We recently had the need to make sure our front end apache httpd reverse proxy and ssl termination server could handle the larger number of websocket connections we are going to use with it. Given websockets are longer lived connections, this is a different use of apache httpd and we want to get it right. The proxied service is capable of handling tens of thousands of concurrent connections, if not hundreds of thousands or more.
First, our testing tool is custom made, it makes all the websocket connections first and then proceeds to ping. This is important as it exercises the concurrent connections capabilities of httpd. When using it, the client system needs the ability to create enough sockets. The first limit I encountered was with my test client system. The shell environment defaults to 1024 open files limited. It is a soft limit, so use ulimit -S to adjust the limit. Even ab will show an error of “socket: Too many open files (24)” if you use -n 1050 and -c 1050 options.
$ ulimit -n
1024
$ ulimit -Hn
65536
$ ulimit -Sn 65536
$ ulimit -n
65536
Now, your testing tool can create more than 1024 connections. The next limit I ran into was that of connections on the httpd server. Even mpm_event uses thread per request (do not let the event name fool you). The default ubuntu apache2 mpm_event configuration allows for 150 concurrent connections:
StartServers 2 MinSpareThreads 25 MaxSpareThreads 75 ThreadLimit 64 ThreadsPerChild 25 MaxRequestWorkers 150 MaxConnectionsPerChild 0
A tool like ab won’t halt at 150. A tool named slowhttptest is in xenial/universe. Run apt install slowhttptest to install it. It is a flexible tool and has a great man page and -h help output.
$ slowhttptest -c 1000 -H -g -o my_header_stats -i 10 -r 200 -t GET -u http://system.under.test.example.com/ -x 24 -p 3
slowhttptest version 1.6
– https://code.google.com/p/slowhttptest/ –
test type: SLOW HEADERS
number of connections: 1000
URL: http://system.under.test.example.com/
verb: GET
Content-Length header value: 4096
follow up data max size: 52
interval between follow up data: 10 seconds
connections per seconds: 200
probe connection timeout: 3 seconds
test duration: 240 seconds
using proxy: no proxyTue Sep 27 14:33:03 2016:
slow HTTP test status on 5th second:initializing: 0
pending: 284
connected: 667
error: 0
closed: 0
service available: YES
This screen will update as connections are created until service available changes from YES to NO.

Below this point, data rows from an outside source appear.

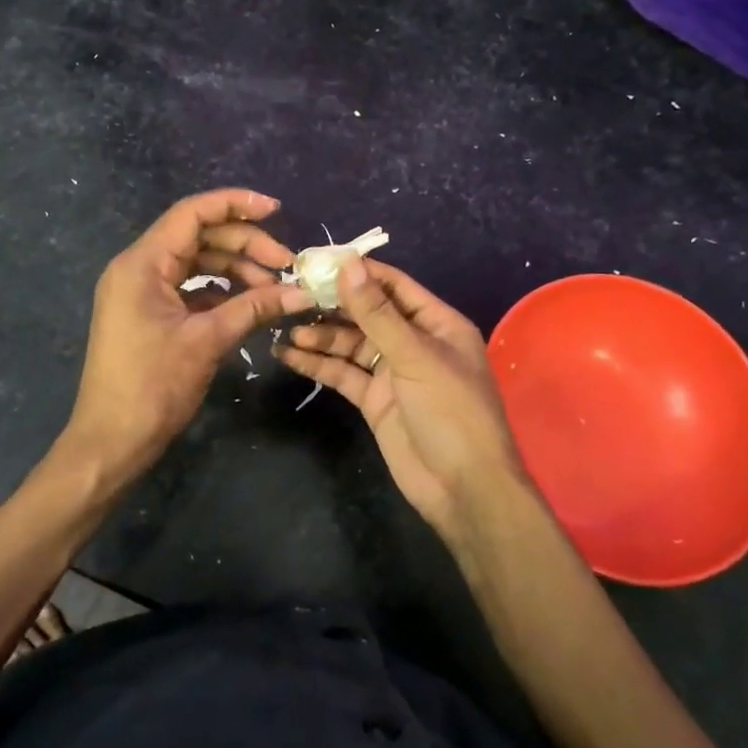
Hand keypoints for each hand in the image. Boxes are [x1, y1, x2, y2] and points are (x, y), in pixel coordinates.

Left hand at [65, 189, 316, 483]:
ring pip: (196, 263)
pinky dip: (220, 292)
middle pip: (198, 237)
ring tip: (274, 290)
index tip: (277, 210)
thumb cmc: (152, 386)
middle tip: (286, 264)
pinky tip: (250, 305)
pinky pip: (189, 288)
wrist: (111, 440)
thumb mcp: (207, 341)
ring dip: (235, 270)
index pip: (192, 214)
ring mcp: (141, 292)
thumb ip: (254, 308)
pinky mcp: (148, 314)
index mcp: (142, 264)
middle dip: (244, 245)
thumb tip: (302, 293)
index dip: (235, 204)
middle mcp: (138, 268)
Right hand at [276, 257, 531, 539]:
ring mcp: (392, 373)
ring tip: (285, 328)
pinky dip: (317, 364)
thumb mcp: (415, 356)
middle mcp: (414, 343)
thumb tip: (347, 263)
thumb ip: (377, 312)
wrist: (462, 487)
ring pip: (351, 344)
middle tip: (292, 294)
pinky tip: (288, 355)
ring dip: (321, 335)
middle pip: (368, 314)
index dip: (358, 272)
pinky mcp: (374, 401)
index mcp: (436, 323)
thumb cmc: (450, 411)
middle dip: (332, 305)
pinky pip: (343, 374)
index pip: (392, 285)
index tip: (317, 261)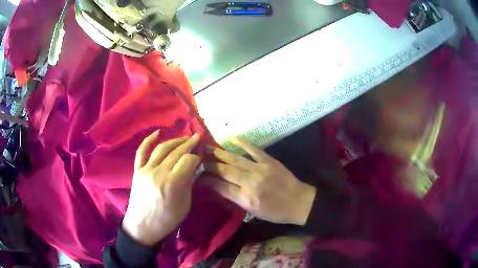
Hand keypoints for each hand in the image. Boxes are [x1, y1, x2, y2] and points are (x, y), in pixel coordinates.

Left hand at [122, 131, 200, 245]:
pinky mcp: (137, 170)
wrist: (142, 226)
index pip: (188, 160)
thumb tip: (194, 167)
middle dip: (189, 143)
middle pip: (176, 152)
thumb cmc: (167, 220)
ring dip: (175, 140)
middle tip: (198, 138)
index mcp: (173, 183)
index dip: (197, 157)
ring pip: (161, 148)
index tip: (201, 159)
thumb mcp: (185, 205)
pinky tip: (158, 132)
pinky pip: (141, 151)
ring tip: (185, 138)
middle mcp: (159, 172)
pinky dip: (148, 140)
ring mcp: (146, 169)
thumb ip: (189, 183)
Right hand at [202, 137, 315, 225]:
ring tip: (206, 148)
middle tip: (197, 159)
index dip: (207, 180)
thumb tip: (217, 189)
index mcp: (246, 198)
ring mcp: (260, 169)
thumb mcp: (253, 211)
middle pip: (224, 171)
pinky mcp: (269, 161)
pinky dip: (241, 142)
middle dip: (209, 164)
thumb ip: (235, 199)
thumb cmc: (275, 212)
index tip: (197, 175)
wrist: (299, 202)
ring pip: (235, 159)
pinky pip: (253, 149)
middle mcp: (250, 182)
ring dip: (219, 153)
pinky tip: (230, 137)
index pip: (220, 187)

In my tests it closed: value was exactly 150. I can view the my_header_stats.csv file to see when max was reached.
Next, lets adjust Apache httpd to allow for more concurrent connections. My target is 15,000 connections, so I’ll increase numbers linearly 2 processes (StartServers) with 75 threads each (ThreadsPerChild) gave 150 connections. 20 processes with 750 threads each should give 15,000 connections.
Edit mpm_event.conf: ($ sudo vi /etc/apache2/mods-enabled/mpm_event.conf)
<IfModule mpm_event_module> StartServers 10 MinSpareThreads 25 MaxSpareThreads 750 ThreadLimit 1000 ThreadsPerChild 750 # MaxRequestWorkers aka MaxClients => ServerLimit *ThreadsPerChild MaxRequestWorkers 15000 MaxConnectionsPerChild 0 ServerLimit 20 ThreadStackSize 524288 </IfModule>
Restart (full restart, not graceful – ThreadsPerChild change requires this) apache2 httpd and retry the slowhttptest. Notice service available is always YES.
Now turn up the slowhttptest numbers. Change the -c parameter to 15000 and the -r to 1500. It should take 10sec to ramp up the connections. In my use case I could not create that many connections so quickly. slowhttptest was maxing out a CPU core.
All of the above apache httpd config was done using the mpm_event processing module. The next issue I ran into was a case of mpm_worker not behaving as I expected. I have a doubly proxied system, because this is super real world where we route http things all over the place, sometimes in ways we shouldn’t but because we are lazy, or it is easier or… anyway…
In ubuntu/trusty with apache httpd 2.4.7 mpm_worker has a limit of 64 ThreadsPerChild even if you configure it with a larger number. There is no warning. You’d never know unless you take a look at the number of processes in a worker: $ ps -uwww-data -opid,ppid,nlwp The fix is to switch from mpm_worker to mpm_event.
$ sudo a2dismod mpm_worker
$ sudo a2enmod mpm_event
$ sudo service apache2 restart
I thought that I’d need to do more, but this got me to where I needed to be.